The Americans hope that by twisting Pakistan’s tail, it would force the Pakistanis to ‘go after’ the Taliban, pushing the Taliban to the table. For that, all Mattis appears to have is a set of sanctions up his sleeve. In his words, "There are a number of lines of effort being put together now in Secretary of Treasury's office, Secretary of State's office, my own office, the intel agencies. We are also working with Secretary General Stoltenberg to ensure that NATO's equities are brought to bear." Since China will bail out Pakistan, a Pakistani revision of their list of ‘bad Taliban’ is hardly likely.
Mattis’ betrayed his weak hand in saying that being considerate with Pakistan had led to his declining to consider Indian boots on the ground in Afghanistan. In his trip to India last month, India’s new defence minister categorically ruled out the possibility. However, that Mattis has included a possible opening up of economic ties in his strategy suggests an Indian input during his visit. He has apparently been led to believe that India would do so, but India’s expectation is that Pakistan will perhaps be goaded into taking on the Taliban on its soil. This is disingenuous on India’s part.
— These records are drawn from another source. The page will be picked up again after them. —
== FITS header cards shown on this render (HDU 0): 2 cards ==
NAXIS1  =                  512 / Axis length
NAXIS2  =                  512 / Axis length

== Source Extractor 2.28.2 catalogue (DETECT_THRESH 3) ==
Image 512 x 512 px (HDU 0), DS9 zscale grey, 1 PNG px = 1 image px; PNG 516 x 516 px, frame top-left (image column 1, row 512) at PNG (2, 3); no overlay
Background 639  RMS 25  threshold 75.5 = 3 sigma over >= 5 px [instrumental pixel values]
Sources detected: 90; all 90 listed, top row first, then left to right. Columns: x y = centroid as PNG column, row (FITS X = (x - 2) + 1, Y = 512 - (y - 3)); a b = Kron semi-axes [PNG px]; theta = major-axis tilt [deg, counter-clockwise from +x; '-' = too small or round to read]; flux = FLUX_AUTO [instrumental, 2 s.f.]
The upshot is that the US does not have the options it claims. Pakistan does not then have to reflexively push back. The best way to prevent radicalism is to deprive it of a context filled with violence and contestation. Pakistan can use the opportunity of the ‘one more time’ on offer by the US for shepherding the Taliban to respectability, duly incentivized for good behavior. It can thereby gain a say in the indefinitely into the future of Afghanistan; set at rest the fears of all its neighbours; and inveigle its way back into US good books by enabling the Americans to depart in keeping with Trump’s original instinct.